A court in Thailand has sentenced a jailed activist and lawyer to four more years in prison for royal insults from a 2021 social media post, his lawyer said.
Arnon Nampa, 39, was handed the four-year sentence on Wednesday in one of the country’s high-profile lese majeste cases. He is already serving a four-year sentence since September for his comments about the monarchy in a speech during a 2020 rally.
“Arnon has denied wrongdoing,” his lawyer Kritsadang Nutcharat said, adding they would appeal and, if necessary, take the case to the Supreme Court.
The two sentences would run consecutively, so Arnon is set to serve eight years.
Thailand’s lese majeste law safeguards its palace from any criticism, with royal insults penalised for a maximum jail sentence of up to 15 years for each perceived insult.
The law has been criticised by international human rights groups as extreme.
The verdict on Wednesday is the second in 14 cases against Arnon, a human rights lawyer, who has led a democracy movement that held protests in Bangkok in 2020, calling for reform of the monarchy.
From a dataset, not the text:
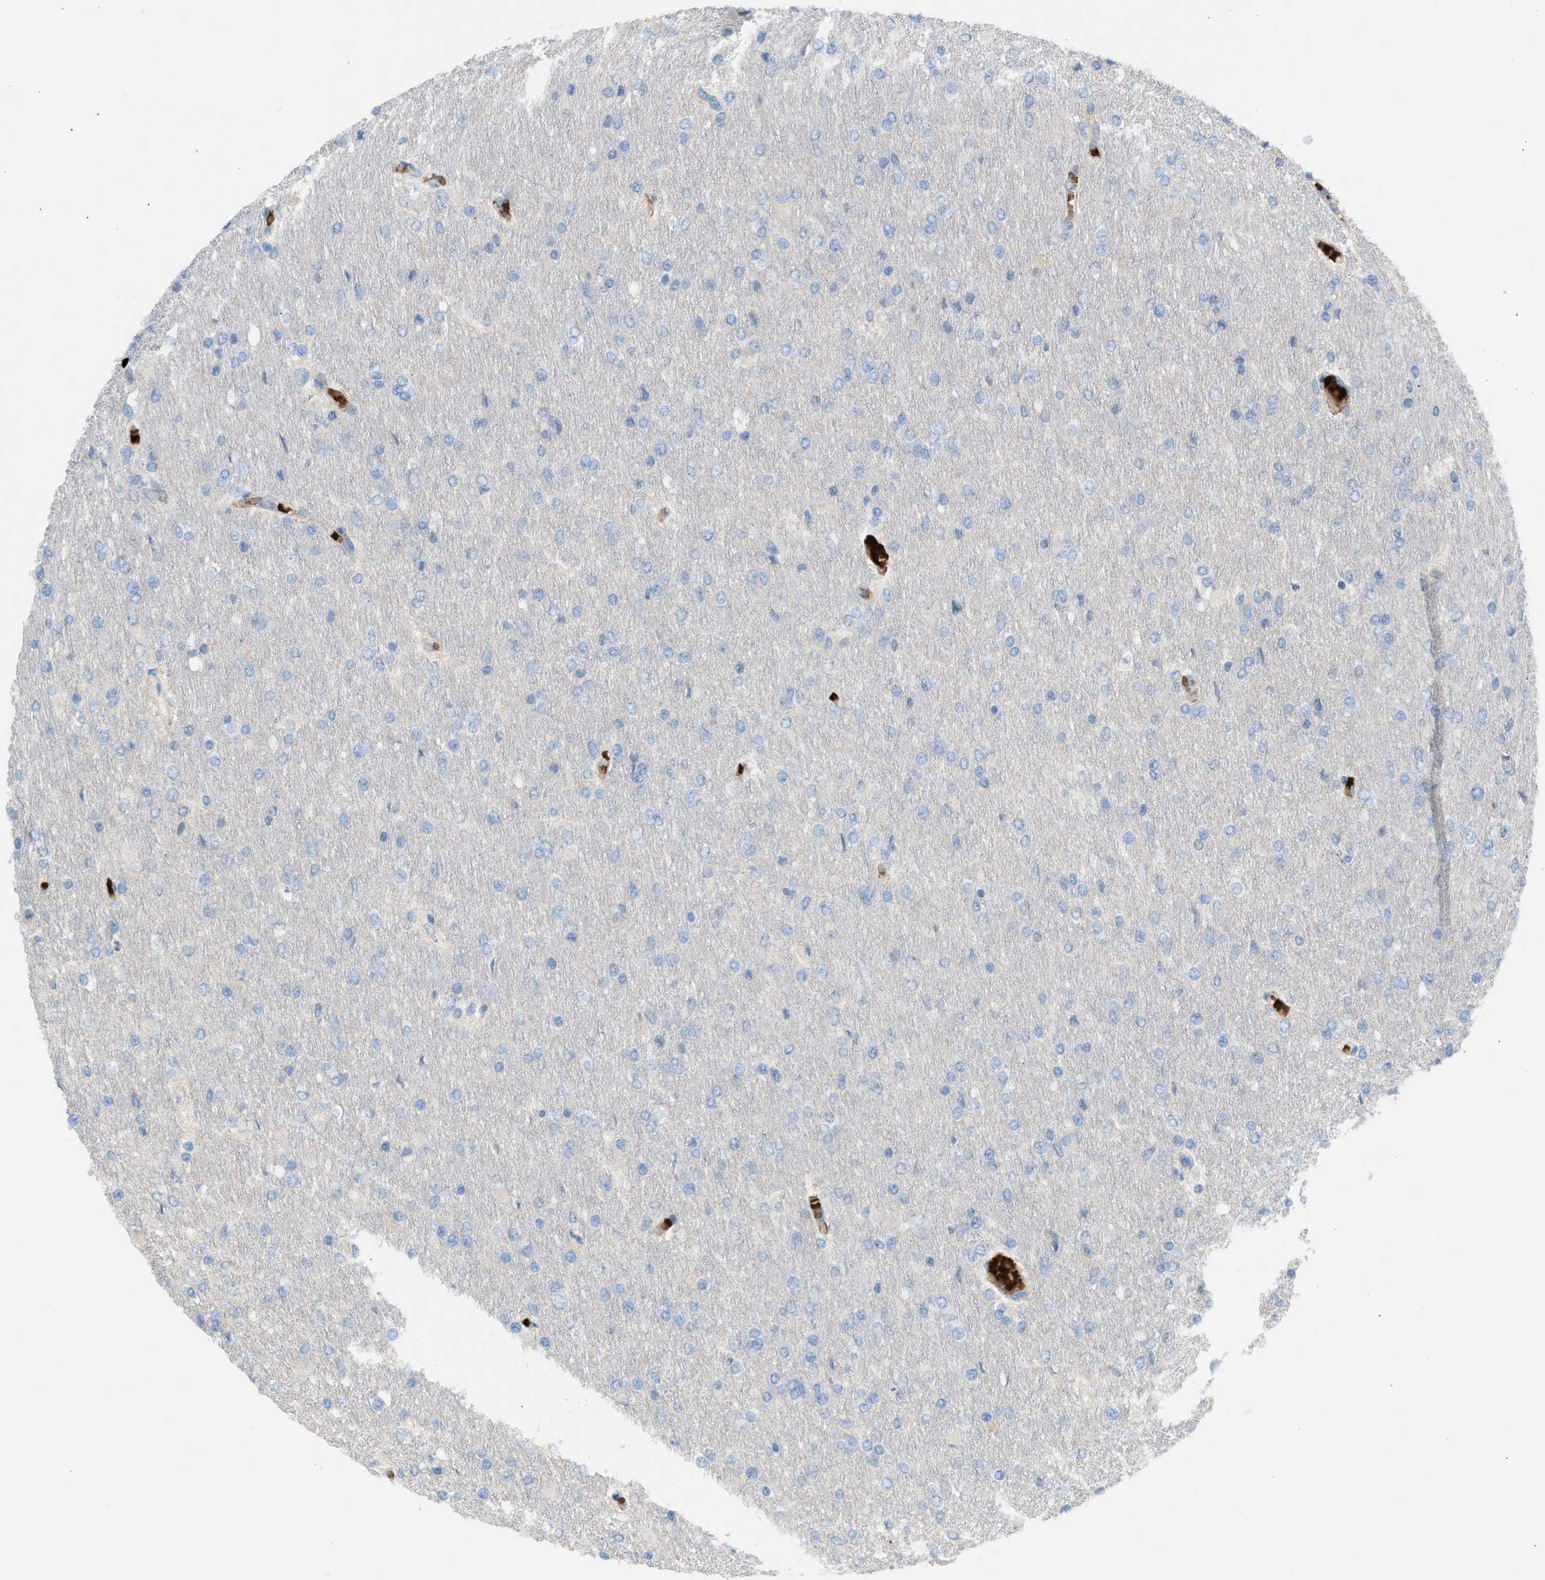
{"staining": {"intensity": "negative", "quantity": "none", "location": "none"}, "tissue": "glioma", "cell_type": "Tumor cells", "image_type": "cancer", "snomed": [{"axis": "morphology", "description": "Glioma, malignant, High grade"}, {"axis": "topography", "description": "Cerebral cortex"}], "caption": "Immunohistochemistry (IHC) of glioma reveals no staining in tumor cells.", "gene": "CFAP77", "patient": {"sex": "female", "age": 36}}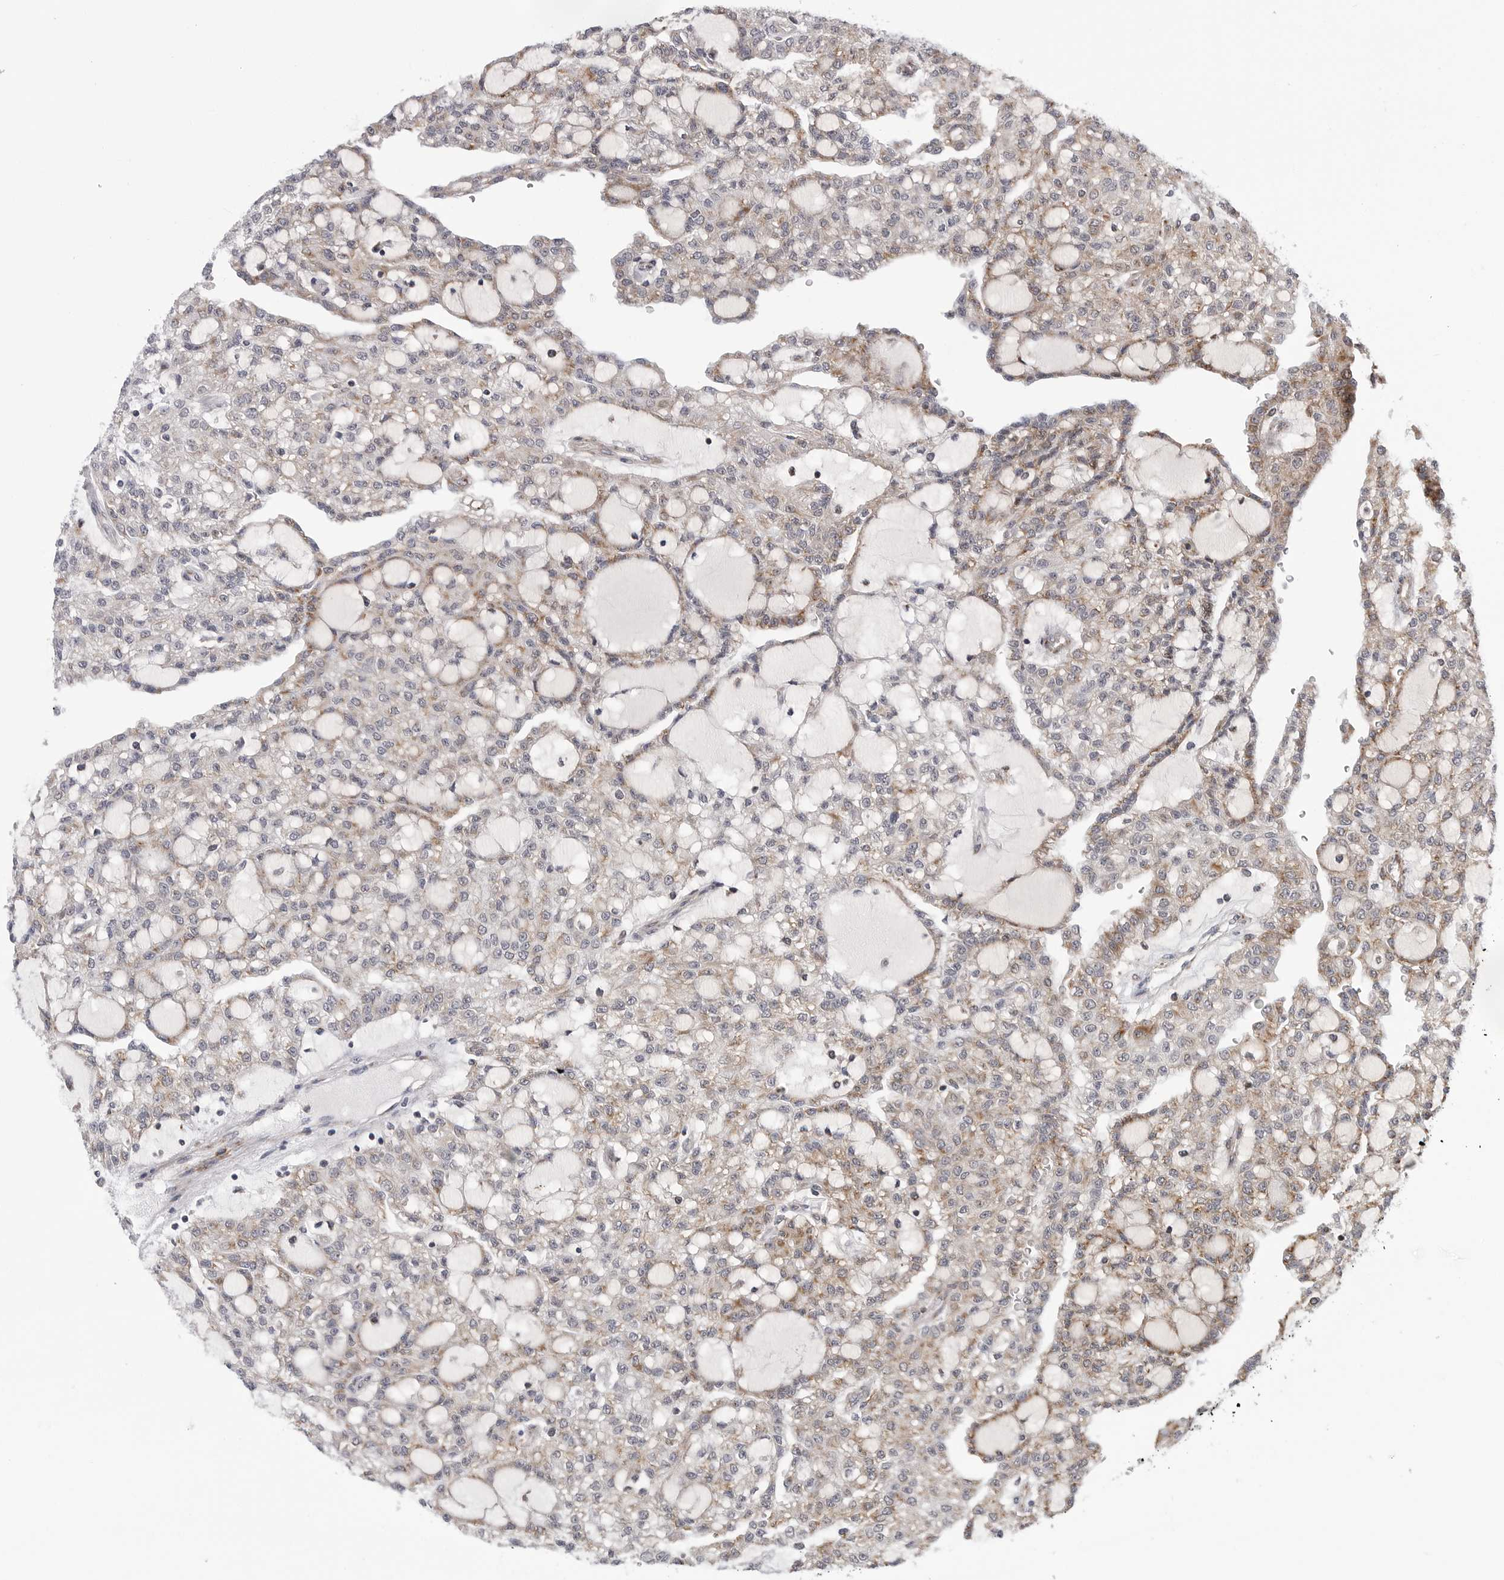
{"staining": {"intensity": "weak", "quantity": "25%-75%", "location": "cytoplasmic/membranous"}, "tissue": "renal cancer", "cell_type": "Tumor cells", "image_type": "cancer", "snomed": [{"axis": "morphology", "description": "Adenocarcinoma, NOS"}, {"axis": "topography", "description": "Kidney"}], "caption": "Immunohistochemical staining of human renal cancer (adenocarcinoma) reveals low levels of weak cytoplasmic/membranous staining in approximately 25%-75% of tumor cells. Nuclei are stained in blue.", "gene": "CDK20", "patient": {"sex": "male", "age": 63}}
He has chosen not to request bail for his cases and stayed in jail after the court rejected a previous request on the grounds that he would escape.
At least 262 people have been charged with lese majeste offences since 2020, according to Thai Lawyers for Human Rights, a legal aid group.
The verdict is a setback for groups seeking to amend the lese majeste law, which was a key policy proposal by the progressive Move Forward Party that won the most seats in parliament in May elections, but was blocked from forming a government by conservative lawmakers and an unelected Senate.